Men in interviews around the U.S. said they quit school or didn’t enroll because they didn’t see enough value in a college degree for all the effort and expense required to earn one. Many said they wanted to make money after high school.

The whole thing is most interesting and worth the read. I am slowly getting through that series I linked yesterday, and this bit seems especially pertinent:

Not only do most modern persons know what it means to feel religiously vulnerable – to subtly worry that alternatives are “living options” (i.e. I don’t feel certain that they are wrong) – but most modern people experience a crisis of meaning and belief in still more basic ways. Even if intellectual coherence is achieved, “lived coherence” remains largely elusive – even to those who claim it. (2) Central to this crisis is the problem of mediating trust in a civilization that is based upon adult mutuality, but wherein its traditional conditions are quickly evaporating.

I have found all of this to be true as I wander about my own house asking my poor children what they want to “do with their lives,” as if they could possibly come up with an answer to such a question. The problem, as I think they would see it, is not that there are too many choices, but that all the choices appear to be if not actually soul-crushing, at least completely uninspiring.

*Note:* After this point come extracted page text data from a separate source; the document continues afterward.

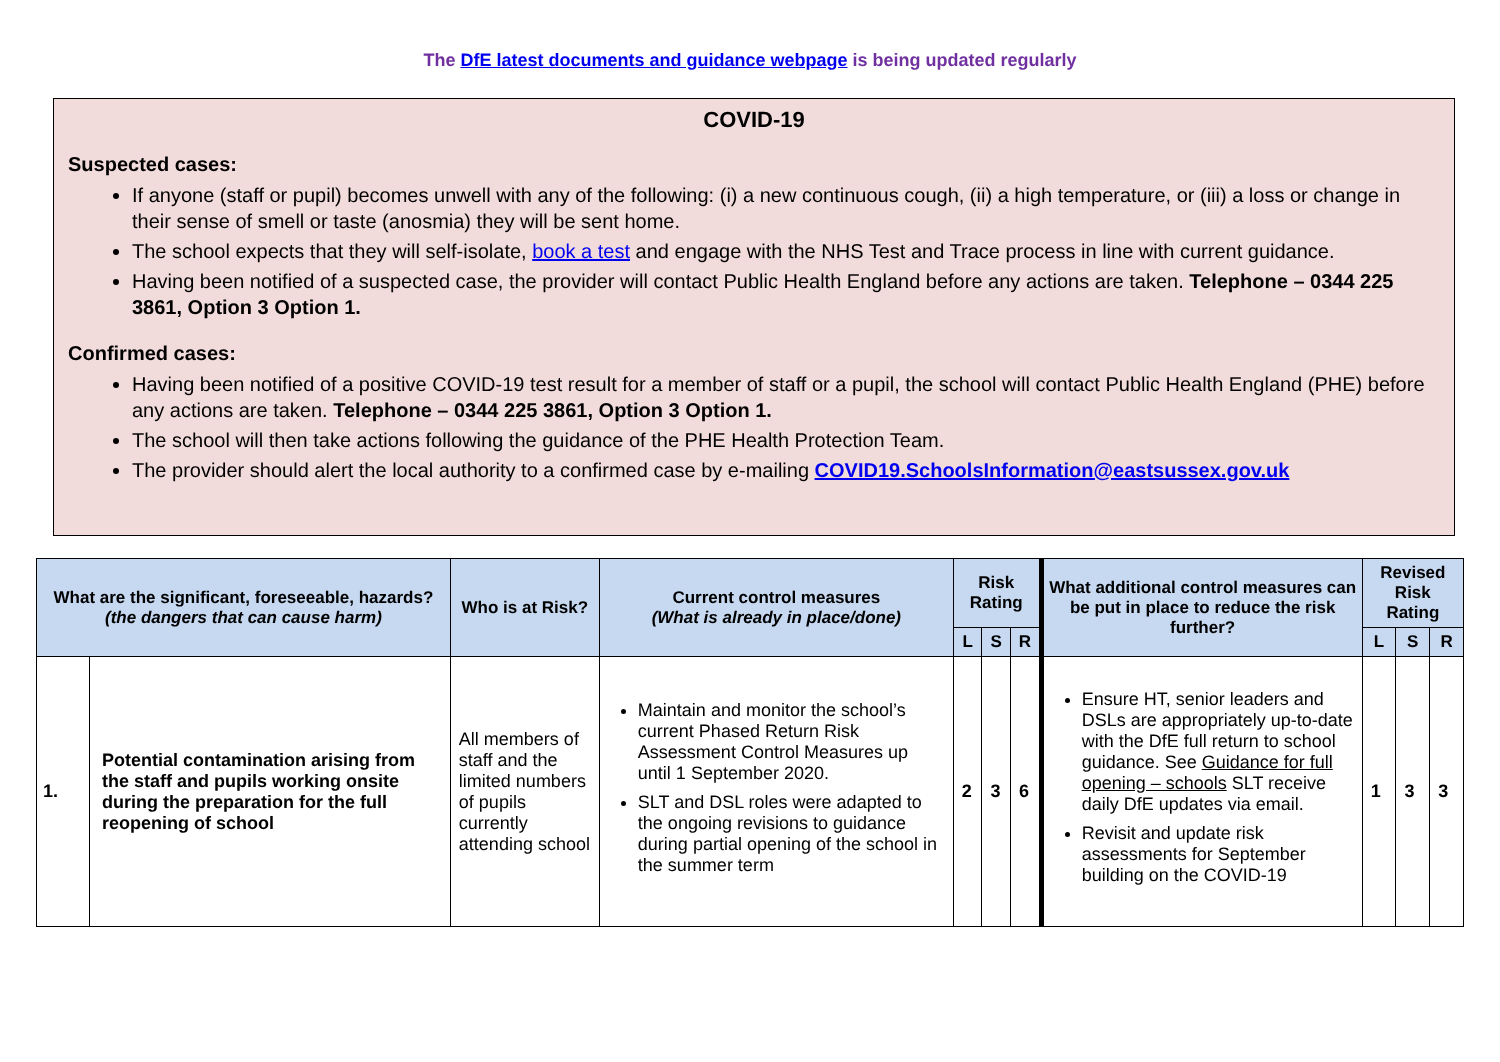The DfE latest documents and guidance webpage is being updated regularly
COVID-19
Suspected cases:
If anyone (staff or pupil) becomes unwell with any of the following: (i) a new continuous cough, (ii) a high temperature, or (iii) a loss or change in their sense of smell or taste (anosmia) they will be sent home.
The school expects that they will self-isolate, book a test and engage with the NHS Test and Trace process in line with current guidance.
Having been notified of a suspected case, the provider will contact Public Health England before any actions are taken. Telephone – 0344 225 3861, Option 3 Option 1.
Confirmed cases:
Having been notified of a positive COVID-19 test result for a member of staff or a pupil, the school will contact Public Health England (PHE) before any actions are taken. Telephone – 0344 225 3861, Option 3 Option 1.
The school will then take actions following the guidance of the PHE Health Protection Team.
The provider should alert the local authority to a confirmed case by e-mailing COVID19.SchoolsInformation@eastsussex.gov.uk
| What are the significant, foreseeable, hazards? (the dangers that can cause harm) | | Who is at Risk? | Current control measures (What is already in place/done) | Risk Rating | | | What additional control measures can be put in place to reduce the risk further? | Revised Risk Rating | | |
| --- | --- | --- | --- | --- | --- | --- | --- | --- | --- | --- |
| | | | | L | S | R | | L | S | R |
| 1. | Potential contamination arising from the staff and pupils working onsite during the preparation for the full reopening of school | All members of staff and the limited numbers of pupils currently attending school | Maintain and monitor the school’s current Phased Return Risk Assessment Control Measures up until 1 September 2020. SLT and DSL roles were adapted to the ongoing revisions to guidance during partial opening of the school in the summer term | 2 | 3 | 6 | Ensure HT, senior leaders and DSLs are appropriately up-to-date with the DfE full return to school guidance. See Guidance for full opening – schools SLT receive daily DfE updates via email. Revisit and update risk assessments for September building on the COVID-19 | 1 | 3 | 3 |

Want to scold people on tic-toc? Be a YouTuber? Be one of those people who stands around with nothing to do at the self-checkout, except swipe the key thing when I accidentally scan my milk twice? This culture is so horribly dissipated, so decadent, that even when you teach your child from the moment he is born that God made him to glorify him (God, not himself) and enjoy him forever (God, not himself, again) etc. etc. when he arrives on the threshold of manhood (boy is that an archaic trope), he looks out over the world and shrugs, probably. It’s like High Fidelity and About A Boy are creepily alive incarnationally in the minds and hearts of all people.

And yet, forsooth, the cultural trope of woman as victim persists unbounded. So that’s super fun. Not that there aren’t plenty of women trapped in the bleakness of it all, just like the men. So anyway, I’ve got stuff to do. Have a nice day!